What Harvey could do with an everyday event in the course of a few pages of comic panels was extraordinary. Consider his account of how the cistern in his bathroom breaks, and he asks his neighbour - with whom he has always enjoyed a friendly relationship, but has struggled to find any common ground to allow them to get to know one another - to help him, ending with a triumphant moment in which the neighbour uses a plastic ribbon normally used for tying up rubbish bags (Harvey couldn’t find any paperclips) to replace the broken hook in the cistern. My paraphrasing of it might sound absurdly trivial, but Pekar turns it into a narrative, capturing the joy of turning cordial relations into friendship in this tiny but delightful moment - an epiphany, as James Joyce would have called it. A beautifully observed account of Pekar’s relationship with a Rabbi with whom he initially gets along but then clashes with due to the Rabbi’s more right-wing views on Israel also stays with you, capturing the clash between one’s ethnic background and one’s political and social awareness which the Israel/Palestine situation provokes. Another story recounts the time Harvey had the opportunity to meet the actor and playwright Wallace Shawn, fresh from his celebrated film My Dinner with Andre. Aware of the affinities between the film and his own work, he hopes to ask Shawn for support, but gradually it occurs to him that Shawn probably has much the same problems himself, and he becomes too nervous to ask him. Only Harvey Pekar could turn a straightforward, humdrum encounter into a thoughtful account of thwarted ambition, artistic struggle and the tension between aspirations and day-to-day-life.
Harvey was canny in realising that comics were an ideal medium for autobiographical writing, because of the remarkable way in which they use layers. As anyone will know, a comic strip’s combination of text and pictures gives it two different narratives - what we see, and what the narrator tells us about it. In the case of American Splendour, this was enhanced by the way in which the artwork depicted Harvey-as-narrator too: you don’t just get the events of a particular day in Harvey’s life, you get the web of debate, angst, logic, motive, desire and reconciliation that has succeeded them in Harvey’s head in the days, months or years since. This technique opens up new possibilities for autobiographical fiction, a way of displaying the true complexities of actual, unembellished, mundane life without ever coming across as dull. You also get multiple Harveys, much as you get multiple Walt Whitmans in his Song of Myself. Turning the pages of an American Splendour collection, we might find Robert Crumb’s grotesque model, the more photorealistic versions by Gerry Shamray and Ty Templeton and the more stylised interpretations by Bob Fingerman and Hunt Emerson. The film adaptation of American Splendour realised this, shifting between the real Harvey, the comic-strip Harvey and a cinematic Harvey skilfully played by Paul Giamatti. Everyone can find a Harvey they can identify with.

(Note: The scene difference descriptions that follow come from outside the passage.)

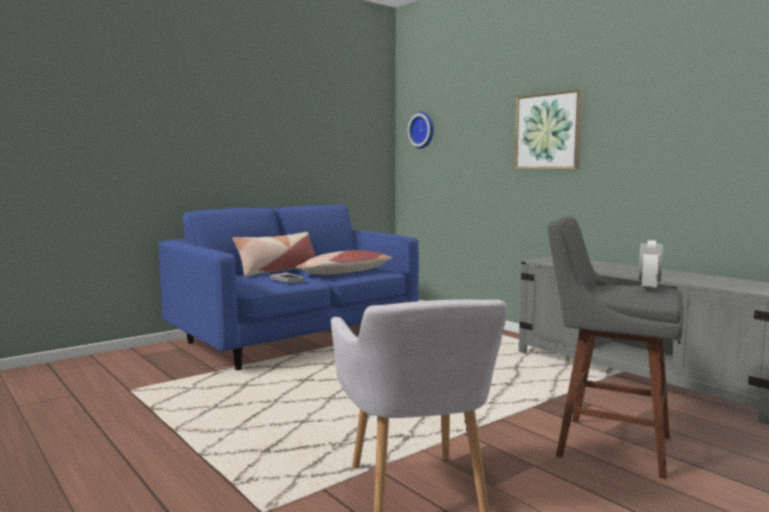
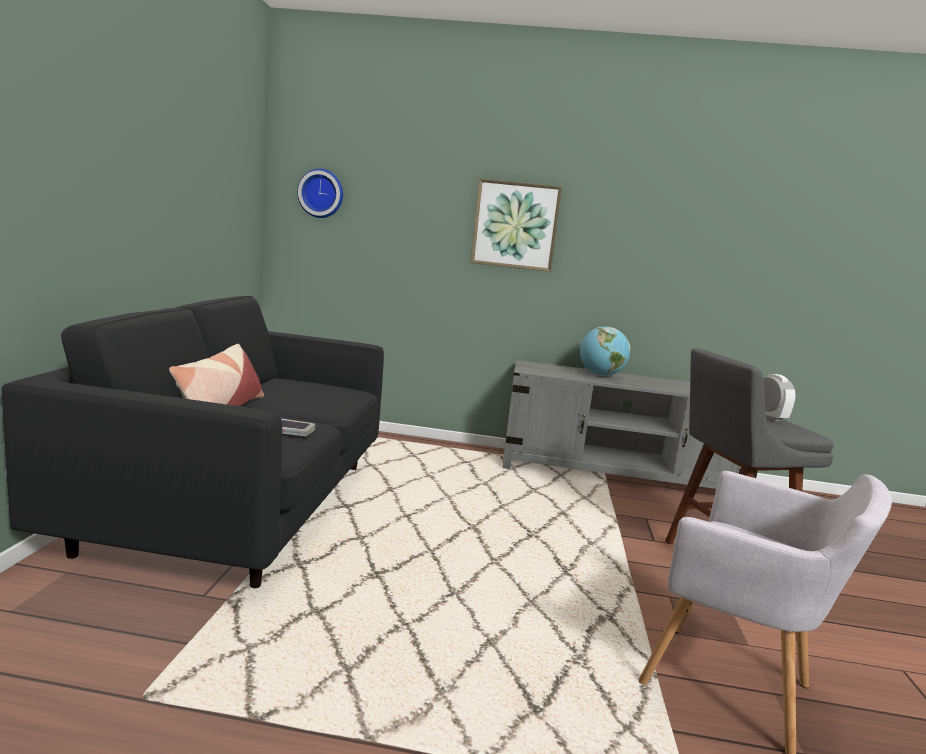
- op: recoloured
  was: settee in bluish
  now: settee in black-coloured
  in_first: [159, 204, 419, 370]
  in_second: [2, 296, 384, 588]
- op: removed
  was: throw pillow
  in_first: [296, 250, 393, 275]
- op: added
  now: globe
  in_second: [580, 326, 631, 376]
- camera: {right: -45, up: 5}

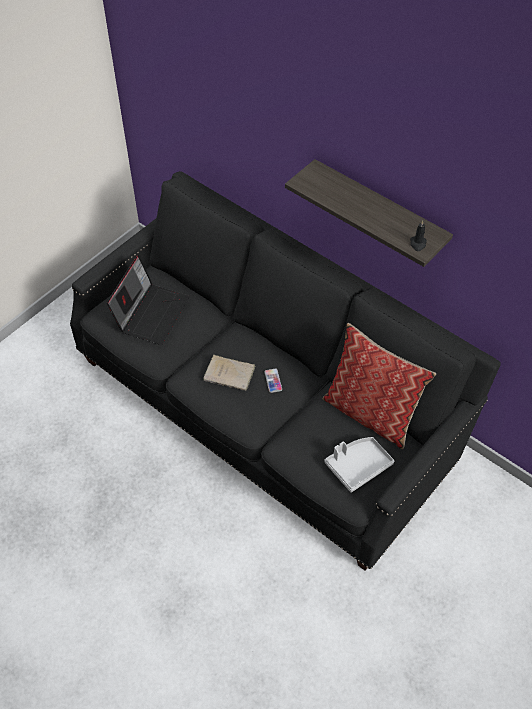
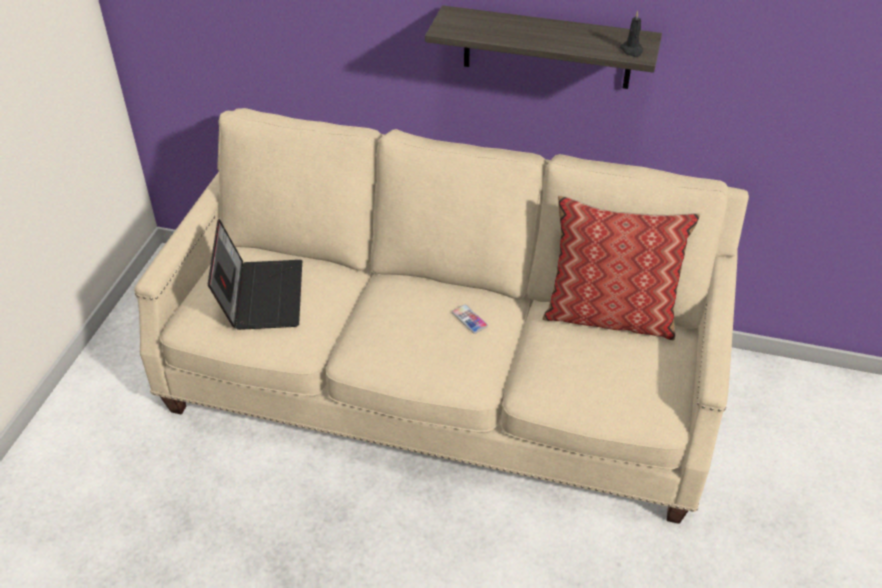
- op: recoloured
  was: settee in black-coloured
  now: settee in sand-coloured
  in_first: [70, 171, 501, 571]
  in_second: [134, 108, 749, 524]
- op: removed
  was: volume in sand-coloured
  in_first: [203, 355, 255, 391]
- op: removed
  was: serving tray in grey
  in_first: [324, 437, 394, 493]
- camera: {right: -25, up: -10}

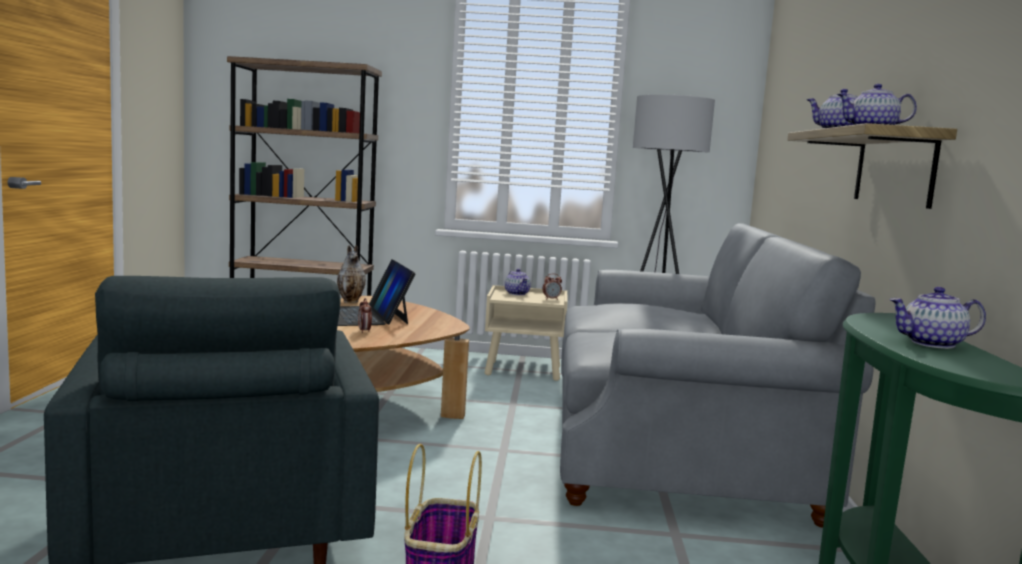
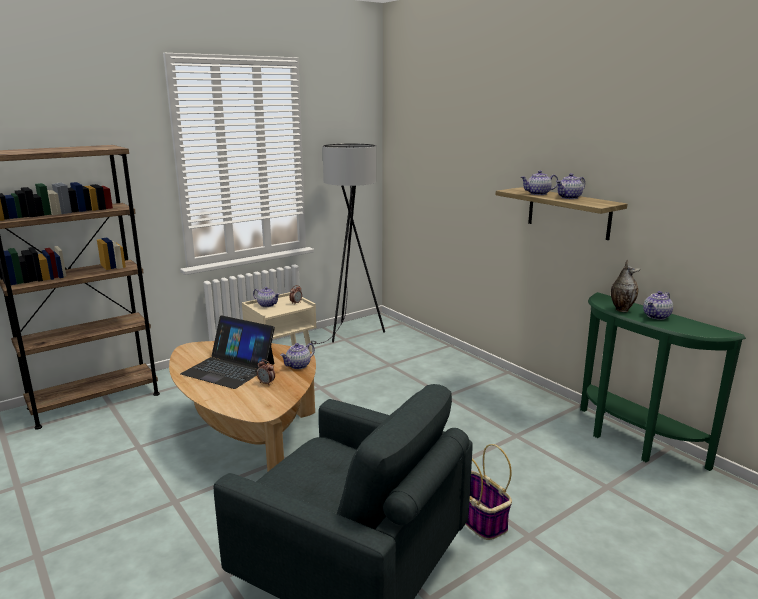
- op: moved
  was: vase
  in_first: [337, 245, 366, 303]
  in_second: [611, 260, 640, 312]
- op: removed
  was: settee in grey
  in_first: [560, 223, 876, 528]
- op: added
  now: pot for tea
  in_second: [280, 343, 315, 369]
- camera: {right: -40, up: 10}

To end this tribute with a slightly personal instance of what Pekar‘s work has meant to me, while devouring a Best of American Splendour collection, I came across an issue in which Harvey bangs his car, and while agonising about the implication - insurance, contacting the person whose car he banged against - opens his mail to find a fan letter from Colin Warneford, a British artist who has been heavily influenced by Harvey’s work, but whose Asperger‘s syndrome has made life so difficult that drawing comics are where he seeks solace. We instantly shift not only to Warneford’s words but to his excellent artwork, as he gives a heartfelt, honest, convincing and profoundly moving account of life with Asperger’s Syndrome. I have Asperger’s myself, and following the misconceptions spread by The Curious Incident of the Dog in the Night-time and the stereotypes about Rain Man style savants, here was one of my brethren finally speaking to me. How I had yearned to hear an account of Asperger’s I could identify with, and here it was within the pages of a book I was greatly enjoying. For that, and other things, I am very grateful to Harvey Pekar.